··· Data records

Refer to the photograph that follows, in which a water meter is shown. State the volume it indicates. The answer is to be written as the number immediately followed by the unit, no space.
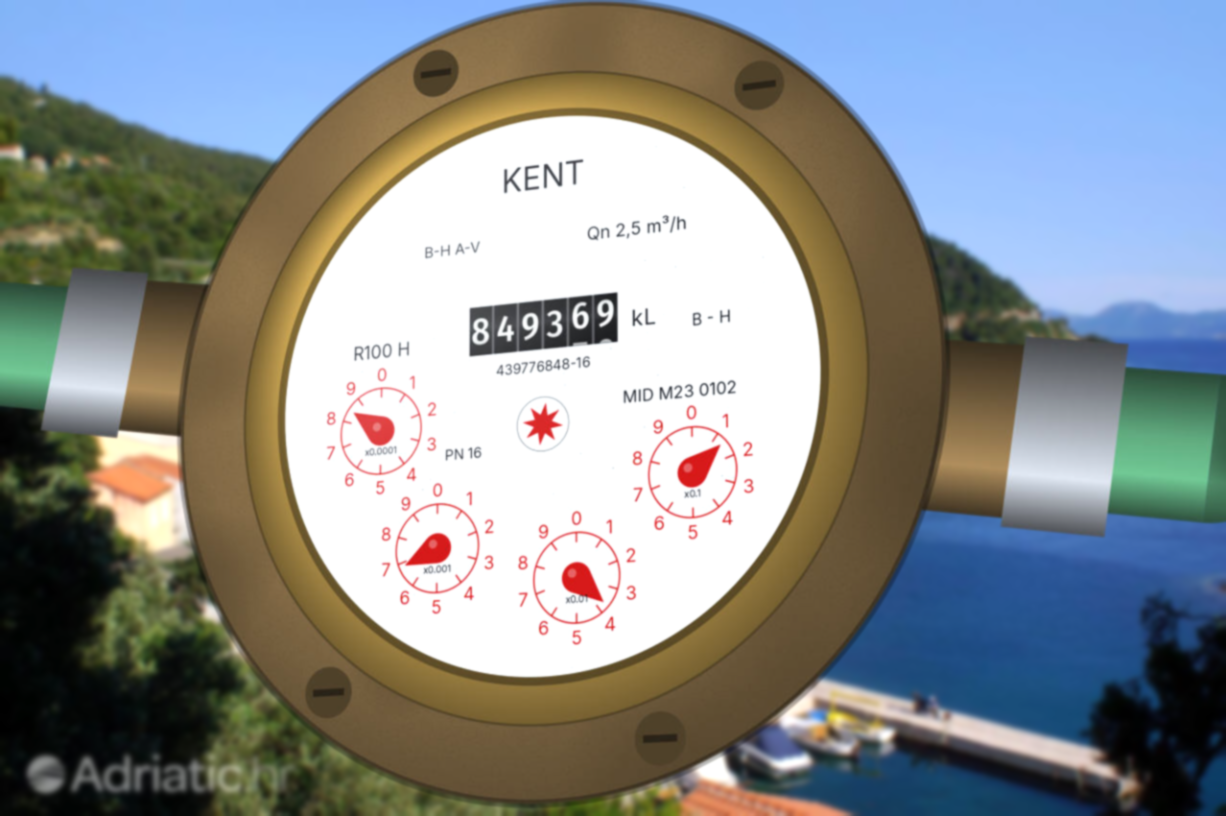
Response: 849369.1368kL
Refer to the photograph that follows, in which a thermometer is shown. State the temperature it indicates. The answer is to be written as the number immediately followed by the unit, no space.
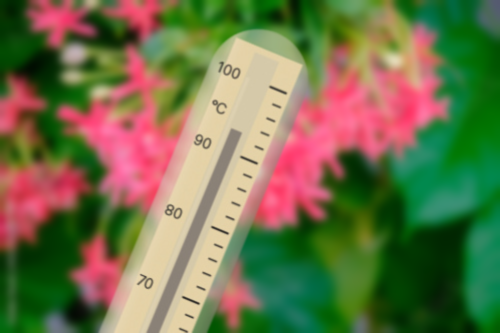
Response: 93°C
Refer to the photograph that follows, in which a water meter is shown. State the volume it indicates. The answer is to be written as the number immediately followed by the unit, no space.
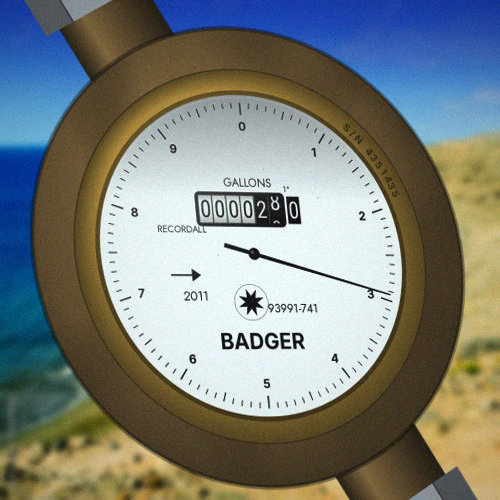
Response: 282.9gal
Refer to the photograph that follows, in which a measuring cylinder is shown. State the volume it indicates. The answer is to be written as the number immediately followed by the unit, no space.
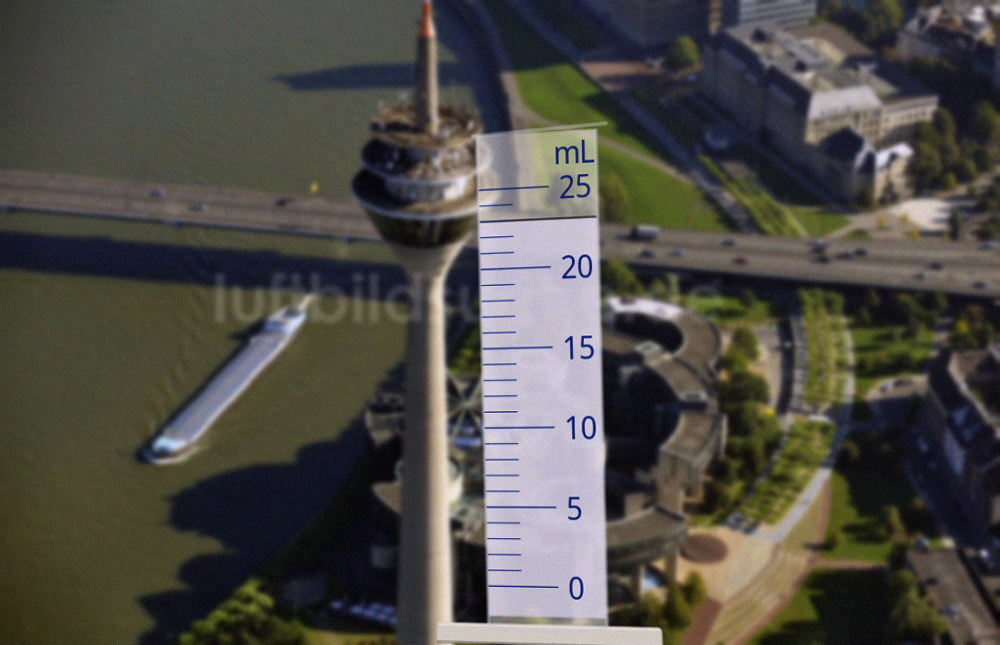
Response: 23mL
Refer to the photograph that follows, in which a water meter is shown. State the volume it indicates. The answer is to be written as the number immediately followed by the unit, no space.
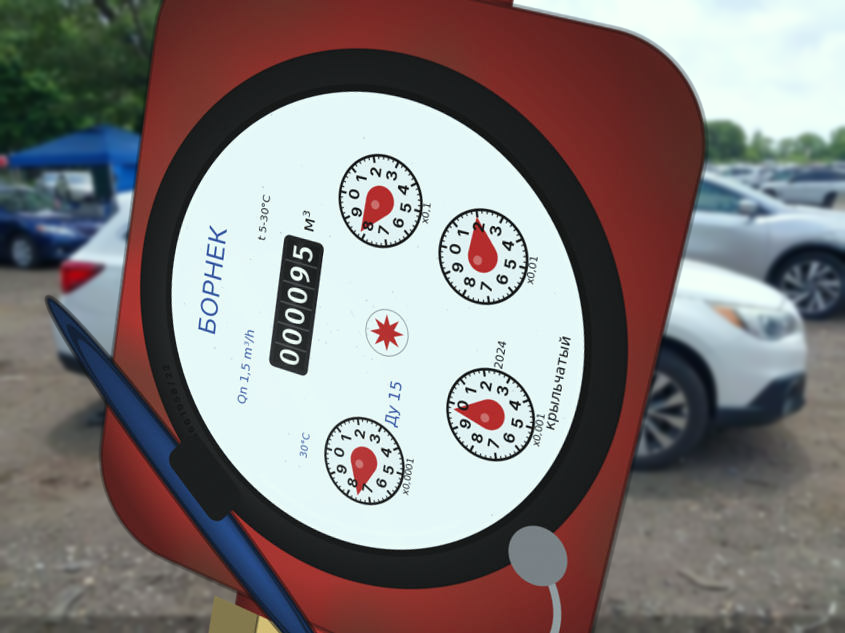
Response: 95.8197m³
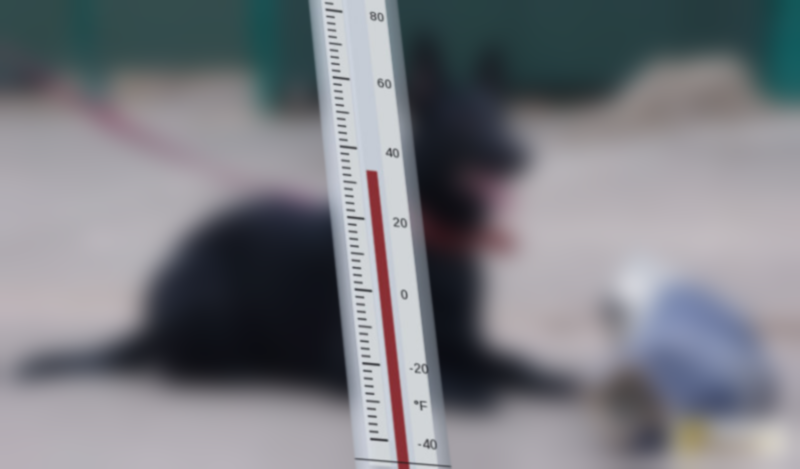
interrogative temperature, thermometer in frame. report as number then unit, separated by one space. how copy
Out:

······

> [Task statement]:
Extract every line of the records above that contains the word "temperature", treating uppercase and lowercase as different.

> [Reply to the exercise]:
Refer to the photograph that follows, in which a thermometer is shown. State the temperature it indicates. The answer is to be written as the number immediately followed by the unit, no space.
interrogative temperature, thermometer in frame. report as number then unit, separated by one space. how copy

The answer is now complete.